== Segment start ==
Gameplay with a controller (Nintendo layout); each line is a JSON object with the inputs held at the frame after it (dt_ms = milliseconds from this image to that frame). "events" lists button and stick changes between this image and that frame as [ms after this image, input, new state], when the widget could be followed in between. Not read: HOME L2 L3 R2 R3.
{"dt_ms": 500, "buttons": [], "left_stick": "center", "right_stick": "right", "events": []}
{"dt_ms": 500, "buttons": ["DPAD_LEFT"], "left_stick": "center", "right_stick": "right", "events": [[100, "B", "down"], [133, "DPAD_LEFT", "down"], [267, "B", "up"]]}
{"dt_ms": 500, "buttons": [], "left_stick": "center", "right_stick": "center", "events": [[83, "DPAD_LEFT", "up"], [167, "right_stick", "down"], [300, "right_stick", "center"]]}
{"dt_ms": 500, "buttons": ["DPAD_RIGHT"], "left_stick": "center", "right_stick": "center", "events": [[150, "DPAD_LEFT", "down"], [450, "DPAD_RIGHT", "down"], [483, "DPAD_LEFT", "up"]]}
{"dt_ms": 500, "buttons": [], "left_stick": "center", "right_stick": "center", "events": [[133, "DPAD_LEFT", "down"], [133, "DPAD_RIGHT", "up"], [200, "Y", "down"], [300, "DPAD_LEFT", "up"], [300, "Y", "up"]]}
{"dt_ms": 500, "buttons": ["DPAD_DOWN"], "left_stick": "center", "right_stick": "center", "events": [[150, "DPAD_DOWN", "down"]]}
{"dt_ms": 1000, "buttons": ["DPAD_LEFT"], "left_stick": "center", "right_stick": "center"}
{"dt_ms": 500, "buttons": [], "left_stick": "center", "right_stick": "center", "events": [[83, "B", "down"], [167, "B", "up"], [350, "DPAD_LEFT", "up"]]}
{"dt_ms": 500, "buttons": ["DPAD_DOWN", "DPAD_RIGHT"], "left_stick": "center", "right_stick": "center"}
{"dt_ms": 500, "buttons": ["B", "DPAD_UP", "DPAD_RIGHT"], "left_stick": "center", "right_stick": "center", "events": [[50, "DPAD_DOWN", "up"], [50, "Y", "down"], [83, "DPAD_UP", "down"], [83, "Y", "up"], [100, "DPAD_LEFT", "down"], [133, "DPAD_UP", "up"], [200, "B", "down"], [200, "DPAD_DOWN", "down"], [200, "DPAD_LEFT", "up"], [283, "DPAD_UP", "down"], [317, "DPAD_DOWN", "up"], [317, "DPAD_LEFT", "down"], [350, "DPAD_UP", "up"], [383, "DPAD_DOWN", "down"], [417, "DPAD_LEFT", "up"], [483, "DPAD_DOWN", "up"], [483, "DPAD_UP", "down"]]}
== Segment end ==
▸ **Prompt**: Write all the entries out again exactly as they are.

▸ **Exercise answer**:
Gameplay with a controller (Nintendo layout); each line is a JSON object with the inputs held at the frame after it (dt_ms = milliseconds from this image to that frame). "events" lists button and stick changes between this image and that frame as [ms after this image, input, new state], when the widget could be followed in between. Not read: HOME L2 L3 R2 R3.
{"dt_ms": 500, "buttons": [], "left_stick": "center", "right_stick": "right", "events": []}
{"dt_ms": 500, "buttons": ["DPAD_LEFT"], "left_stick": "center", "right_stick": "right", "events": [[100, "B", "down"], [133, "DPAD_LEFT", "down"], [267, "B", "up"]]}
{"dt_ms": 500, "buttons": [], "left_stick": "center", "right_stick": "center", "events": [[83, "DPAD_LEFT", "up"], [167, "right_stick", "down"], [300, "right_stick", "center"]]}
{"dt_ms": 500, "buttons": ["DPAD_RIGHT"], "left_stick": "center", "right_stick": "center", "events": [[150, "DPAD_LEFT", "down"], [450, "DPAD_RIGHT", "down"], [483, "DPAD_LEFT", "up"]]}
{"dt_ms": 500, "buttons": [], "left_stick": "center", "right_stick": "center", "events": [[133, "DPAD_LEFT", "down"], [133, "DPAD_RIGHT", "up"], [200, "Y", "down"], [300, "DPAD_LEFT", "up"], [300, "Y", "up"]]}
{"dt_ms": 500, "buttons": ["DPAD_DOWN"], "left_stick": "center", "right_stick": "center", "events": [[150, "DPAD_DOWN", "down"]]}
{"dt_ms": 1000, "buttons": ["DPAD_LEFT"], "left_stick": "center", "right_stick": "center"}
{"dt_ms": 500, "buttons": [], "left_stick": "center", "right_stick": "center", "events": [[83, "B", "down"], [167, "B", "up"], [350, "DPAD_LEFT", "up"]]}
{"dt_ms": 500, "buttons": ["DPAD_DOWN", "DPAD_RIGHT"], "left_stick": "center", "right_stick": "center"}
{"dt_ms": 500, "buttons": ["B", "DPAD_UP", "DPAD_RIGHT"], "left_stick": "center", "right_stick": "center", "events": [[50, "DPAD_DOWN", "up"], [50, "Y", "down"], [83, "DPAD_UP", "down"], [83, "Y", "up"], [100, "DPAD_LEFT", "down"], [133, "DPAD_UP", "up"], [200, "B", "down"], [200, "DPAD_DOWN", "down"], [200, "DPAD_LEFT", "up"], [283, "DPAD_UP", "down"], [317, "DPAD_DOWN", "up"], [317, "DPAD_LEFT", "down"], [350, "DPAD_UP", "up"], [383, "DPAD_DOWN", "down"], [417, "DPAD_LEFT", "up"], [483, "DPAD_DOWN", "up"], [483, "DPAD_UP", "down"]]}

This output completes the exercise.